Of the two 100m finals it was the women’s that had the real A-list star quality, the semi-finals setting up a humdinger of a duel between Campbell-Brown of Jamaica and Nigeria’s Okagbare. A contrast in styles, too, with Campbell-Brown an elegant, graceful sprinter, while Okagbare is tall and powerful.

Campbell-Brown’s list of major honours is longer than many country’s, the 32-year-old having amassed 25 medals in Olympics – in which she has three golds – world championships and Commonwealth Games, including three silvers at the Manchester Commonwealth Games in 2002. The one missing was gold.

She has also been under a cloud for much of the last year, since a positive test for a diuretic was announced last June. She was suspended from competition but then cleared to return in February when the Court of Arbitration for Sport ruled that the Jamaican anti-doping agency had made numerous errors in collecting and storing her urine sample.

Okagbare, seven years Campbell-Brown’s junior, is one of the stars of women’s sprinting, though she has combined it with jumping, winning silver medals in this discipline at the 2008 Olympics and 2013 world championsips in Moscow. She was a promising football player as a teenager before switching to athletics in 2004, aged 14, initially as a triple jumper.

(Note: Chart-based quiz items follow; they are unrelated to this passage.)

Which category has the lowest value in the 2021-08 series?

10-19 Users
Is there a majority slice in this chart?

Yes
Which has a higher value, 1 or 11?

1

It was Okagbare whom Shelly-Ann Fraser-Pryce, the double 100m Olympic champion, said she most feared at the start of this year. Although Fraser-Pryce is missing, she might have had her work cut out to beat the Nigerian in Hampden.

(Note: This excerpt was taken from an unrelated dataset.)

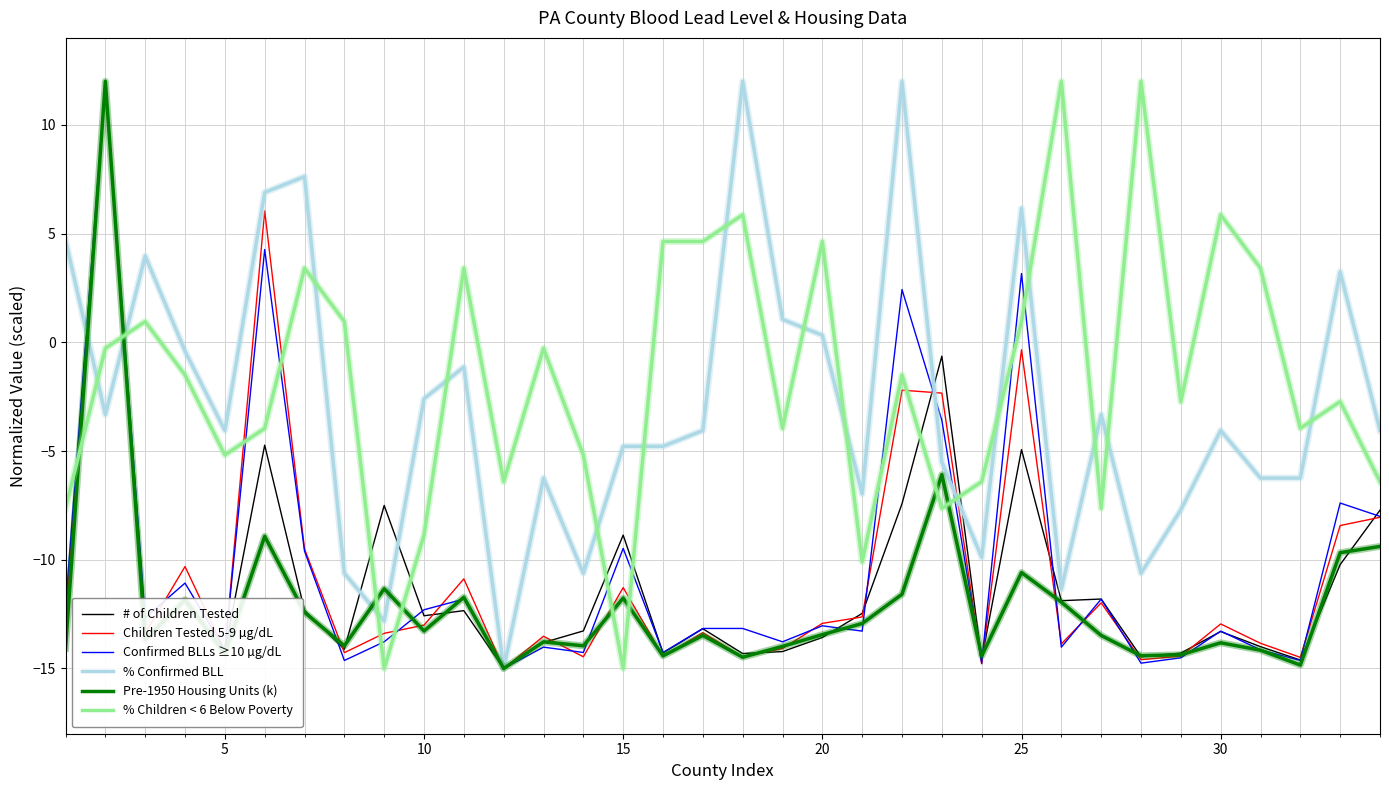

What is the highest value of the # of Children Tested series?

12.0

Okagbare and Campbell-Brown lined up in adjacent lanes and both made a strong start, but Okagbare powered ahead. Campbell-Brown stretched and strained to remain in contact but it was a comfortable win for Okagbare, with Campbell-Brown holding on for second in 11.03, well down on the 10.76 personal best she established in 2011. Gold is still the colour missing from her Commonwealth Games medals collection.

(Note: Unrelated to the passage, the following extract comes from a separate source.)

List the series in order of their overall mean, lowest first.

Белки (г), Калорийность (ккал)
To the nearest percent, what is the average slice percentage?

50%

Bolt was the missing star – though he was spotted training at the warm-up track during the day – because he didn’t want to take the place of any of the sprinters who had rightfully qualified through the national trials, which he missed with injury.

As much as Bolt’s absence may have disappointed the crowd – although to be fair, if there was disappointment, it didn’t show – it seemed just. And fair, given that all three Jamaicans sailed through into the final.

Well, sailed is maybe an exaggeration in the case of Ashmeade, who earlier this month won the Diamond League here at Hampden. Ashmeade had a shocker of a start in his semi-final, trailing last before recovering to finish second but in a modest 10.21. Richard Thompson, one of the favourites from Trinidad and Tobago, the 100m silver medallist behind Bolt at the Beijing Olympics, went a little quicker than Ashmeade but didn’t qualify automatically and was out.

England’s world 60m indoor champion, Richard Kilty, was another who didn’t make the final. Kilty was never in it, running 10.27 after admitting he was “sluggish” and “lacklustre” in the morning’s heats. After his exit he tweeted: “Sorry I didn’t get it done today everyone, I gave it my all & wasn’t good enough today...it’s been a tough few months but I will be back.”

There was also disappointment for Harry Aikines-Aryeetey, who was fourth in his semi-final in 10.25, which wasn’t good enough for a final that featured all three Jamaicans, with Ashmeade marooned in lane eight after his poor semi-final.

As well as Bailey-Cole and Okagbare, the other star of the night was the crowd. Much of the credit for that belongs to Hampden itself, a revelation as an athletics venue, with the running track so close that those in the front row can almost reach forward and touch the runner in lane eight.

It is an intimate cauldron to rival some of the world’s best athletics arenas. When Bolt does finally appear, for Friday’s qualifying heats in the 4x100m relay, the roof will be raised.